8. In view of the above findings, we hold that the demand of Service Tax, along with interest, confirmed in the impugned order, is legally unsustainable and hence, we set aside the same. As the demand of Service Tax is not sustained, the question of imposing penalty under Section 78 of the Finance Act, does not arise and hence, the same stands set aside. However, we uphold the penalty of Rs. 20,000/- imposed on the appellant for not filing ST-3 Returns for the period 2011-12 and 2012-13.

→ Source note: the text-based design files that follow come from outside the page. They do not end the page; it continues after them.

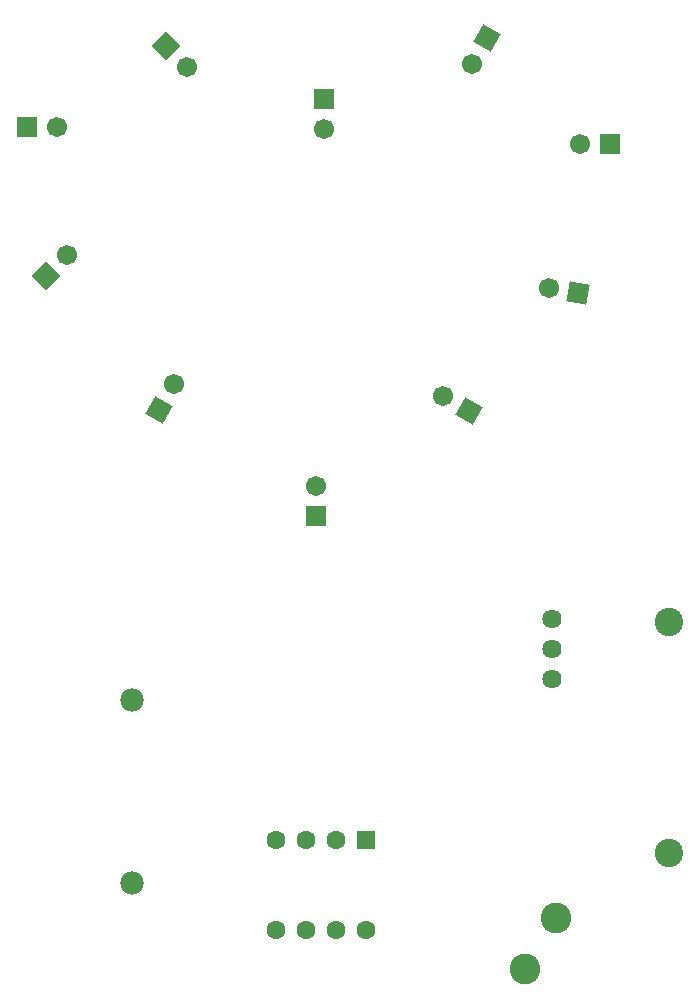
<source format=gbs>
G04 Layer: BottomSolderMaskLayer*
G04 EasyEDA v6.5.44, 2024-08-08 08:25:12*
G04 3ea92b5279af498992845473a6f1f495,b0d0efe6ac584fe99c24f131b36d675a,10*
G04 Gerber Generator version 0.2*
G04 Scale: 100 percent, Rotated: No, Reflected: No *
G04 Dimensions in millimeters *
G04 leading zeros omitted , absolute positions ,4 integer and 5 decimal *
%FSLAX45Y45*%
%MOMM*%

%AMMACRO1*4,1,8,-0.7711,-0.8009,-0.8009,-0.7709,-0.8009,0.7711,-0.7711,0.8009,0.7709,0.8009,0.8009,0.7711,0.8009,-0.7709,0.7709,-0.8009,-0.7711,-0.8009,0*%
%AMMACRO2*4,1,8,-0.0208,-1.1821,-1.1821,-0.0211,-1.1821,0.0208,-0.0208,1.1821,0.0211,1.1821,1.1821,0.0208,1.1821,-0.0211,0.0211,-1.1821,-0.0208,-1.1821,0*%
%AMMACRO3*4,1,8,-0.8212,-0.8509,-0.8509,-0.8209,-0.8509,0.8212,-0.8212,0.8509,0.8209,0.8509,0.8509,0.8212,0.8509,-0.8209,0.8209,-0.8509,-0.8212,-0.8509,0*%
%AMMACRO4*4,1,8,0.2856,-1.1473,-1.1363,-0.3261,-1.1472,-0.2855,-0.3263,1.1364,-0.2856,1.1473,1.1363,0.3264,1.1472,0.2858,0.3263,-1.1364,0.2856,-1.1473,0*%
%AMMACRO5*4,1,8,0.2855,-1.1472,-1.1364,-0.3263,-1.1473,-0.2856,-0.3264,1.1363,-0.2858,1.1472,1.1364,0.3263,1.1473,0.2856,0.3261,-1.1363,0.2855,-1.1472,0*%
%AMMACRO6*4,1,8,0.6608,-0.9804,-0.9564,-0.6952,-0.9806,-0.6607,-0.6953,0.9563,-0.6608,0.9804,0.9564,0.6955,0.9806,0.6609,0.6953,-0.9563,0.6608,-0.9804,0*%
%AMMACRO7*4,1,8,0.2856,-1.1473,-1.1363,-0.3264,-1.1472,-0.2857,-0.3263,1.1364,-0.2856,1.1473,1.1363,0.3261,1.1472,0.2855,0.3263,-1.1364,0.2856,-1.1473,0*%
%ADD10MACRO1*%
%ADD11C,1.6016*%
%ADD12C,1.6256*%
%ADD13C,2.4016*%
%ADD14C,1.9812*%
%ADD15MACRO2*%
%ADD16C,1.7016*%
%ADD17MACRO3*%
%ADD18MACRO4*%
%ADD19MACRO5*%
%ADD20MACRO6*%
%ADD21MACRO7*%
%ADD22C,2.6016*%

%LPD*%
D10*
G01*
X1016000Y-3644900D03*
D11*
G01*
X762000Y-3644900D03*
G01*
X508000Y-3644900D03*
G01*
X254000Y-3644900D03*
G01*
X1016000Y-4406900D03*
G01*
X762000Y-4406900D03*
G01*
X508000Y-4406900D03*
G01*
X254000Y-4406900D03*
D12*
G01*
X2590800Y-2032000D03*
G01*
X2590800Y-2286000D03*
G01*
X2590800Y-1778000D03*
D13*
G01*
X3581400Y-3756304D03*
G01*
X3581400Y-1806295D03*
D14*
G01*
X-965200Y-2463495D03*
G01*
X-965200Y-4013504D03*
D15*
G01*
X-674014Y3074314D03*
D16*
G01*
X-494385Y2894685D03*
D17*
G01*
X-1854200Y2387600D03*
D16*
G01*
X-1600200Y2387600D03*
D15*
G01*
X-1690014Y1129411D03*
D16*
G01*
X-1510385Y1308988D03*
D18*
G01*
X-736612Y-8382D03*
D16*
G01*
X-609600Y211581D03*
D17*
G01*
X596900Y-901700D03*
D16*
G01*
X596900Y-647700D03*
D17*
G01*
X660400Y2628900D03*
D16*
G01*
X660400Y2374900D03*
D19*
G01*
X1887981Y-12687D03*
D16*
G01*
X1668018Y114300D03*
D20*
G01*
X2817456Y981252D03*
D16*
G01*
X2567330Y1025347D03*
D17*
G01*
X3086100Y2247900D03*
D16*
G01*
X2832100Y2247900D03*
D21*
G01*
X2044687Y3145307D03*
D16*
G01*
X1917700Y2925318D03*
D22*
G01*
X2362200Y-4737100D03*
G01*
X2628900Y-4305300D03*
M02*

</source>
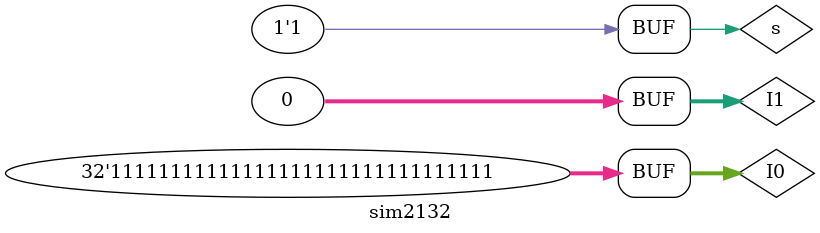
<source format=v>
`timescale 1ns / 1ps


module sim2132();
    reg [31:0] I0;
    reg [31:0] I1;
    reg s;
    wire [31:0]o;
    initial begin 
    I0=32'hffffffff;
    I1=32'h00000000;
    s=1'b0;
    #100;
    s=1'b1;    
    end
    mux2132 mux(I0,I1,s,o);
endmodule

</source>
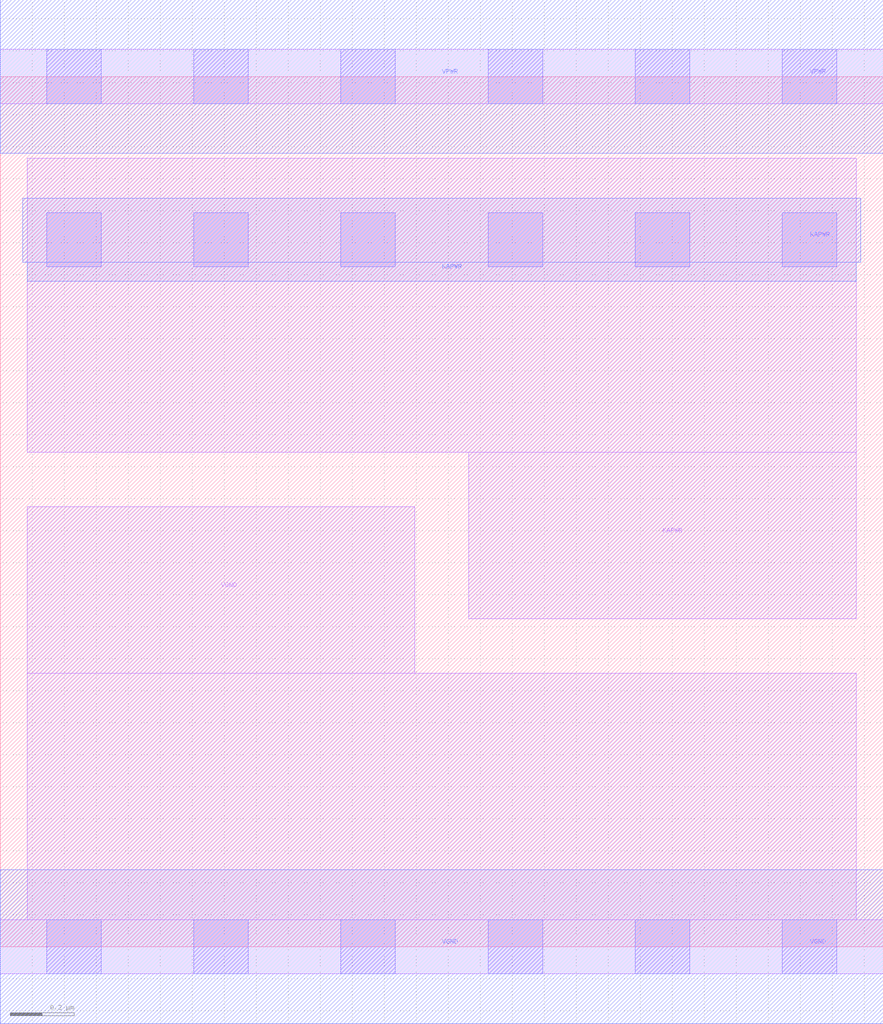
<source format=lef>
# Copyright 2020 The SkyWater PDK Authors
#
# Licensed under the Apache License, Version 2.0 (the "License");
# you may not use this file except in compliance with the License.
# You may obtain a copy of the License at
#
#     https://www.apache.org/licenses/LICENSE-2.0
#
# Unless required by applicable law or agreed to in writing, software
# distributed under the License is distributed on an "AS IS" BASIS,
# WITHOUT WARRANTIES OR CONDITIONS OF ANY KIND, either express or implied.
# See the License for the specific language governing permissions and
# limitations under the License.
#
# SPDX-License-Identifier: Apache-2.0

VERSION 5.7 ;
  NAMESCASESENSITIVE ON ;
  NOWIREEXTENSIONATPIN ON ;
  DIVIDERCHAR "/" ;
  BUSBITCHARS "[]" ;
UNITS
  DATABASE MICRONS 200 ;
END UNITS
MACRO sky130_fd_sc_hd__lpflow_decapkapwr_6
  CLASS CORE ;
  SOURCE USER ;
  FOREIGN sky130_fd_sc_hd__lpflow_decapkapwr_6 ;
  ORIGIN  0.000000  0.000000 ;
  SIZE  2.760000 BY  2.720000 ;
  SYMMETRY X Y R90 ;
  SITE unithd ;
  PIN KAPWR
    DIRECTION INOUT ;
    SHAPE ABUTMENT ;
    USE POWER ;
    PORT
      LAYER li1 ;
        RECT 0.085000 1.545000 2.675000 2.465000 ;
        RECT 1.465000 1.025000 2.675000 1.545000 ;
      LAYER mcon ;
        RECT 0.145000 2.125000 0.315000 2.295000 ;
        RECT 0.605000 2.125000 0.775000 2.295000 ;
        RECT 1.065000 2.125000 1.235000 2.295000 ;
        RECT 1.525000 2.125000 1.695000 2.295000 ;
        RECT 1.985000 2.125000 2.155000 2.295000 ;
        RECT 2.445000 2.125000 2.615000 2.295000 ;
      LAYER met1 ;
        RECT 0.070000 2.140000 2.690000 2.340000 ;
        RECT 0.085000 2.080000 2.675000 2.140000 ;
    END
  END KAPWR
  PIN VGND
    DIRECTION INOUT ;
    SHAPE ABUTMENT ;
    USE GROUND ;
    PORT
      LAYER li1 ;
        RECT 0.000000 -0.085000 2.760000 0.085000 ;
        RECT 0.085000  0.085000 2.675000 0.855000 ;
        RECT 0.085000  0.855000 1.295000 1.375000 ;
      LAYER mcon ;
        RECT 0.145000 -0.085000 0.315000 0.085000 ;
        RECT 0.605000 -0.085000 0.775000 0.085000 ;
        RECT 1.065000 -0.085000 1.235000 0.085000 ;
        RECT 1.525000 -0.085000 1.695000 0.085000 ;
        RECT 1.985000 -0.085000 2.155000 0.085000 ;
        RECT 2.445000 -0.085000 2.615000 0.085000 ;
      LAYER met1 ;
        RECT 0.000000 -0.240000 2.760000 0.240000 ;
    END
  END VGND
  PIN VPWR
    DIRECTION INOUT ;
    SHAPE ABUTMENT ;
    USE POWER ;
    PORT
      LAYER li1 ;
        RECT 0.000000 2.635000 2.760000 2.805000 ;
      LAYER mcon ;
        RECT 0.145000 2.635000 0.315000 2.805000 ;
        RECT 0.605000 2.635000 0.775000 2.805000 ;
        RECT 1.065000 2.635000 1.235000 2.805000 ;
        RECT 1.525000 2.635000 1.695000 2.805000 ;
        RECT 1.985000 2.635000 2.155000 2.805000 ;
        RECT 2.445000 2.635000 2.615000 2.805000 ;
      LAYER met1 ;
        RECT 0.000000 2.480000 2.760000 2.960000 ;
    END
  END VPWR
END sky130_fd_sc_hd__lpflow_decapkapwr_6

</source>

9. In the result, we pass the following order: –
i. We set aside the demand of Service Tax, along with interest, as confirmed in the impugned order.
ii. The penalty imposed on the appellant under Section 78 of the Finance Act, 1994, vide the impugned order, stands set aside.
iii. We uphold the penalty of Rs. 20,000/-imposed under Section 77(2) of the Finance Act, 1994, read with Rule 7C of the Service Tax Rules, 1994 for not filing ST-3 Return for the period 2011-12 and 2012-13.
10. In these terms, the appeal is disposed of, with consequential benefits, if any, as per law.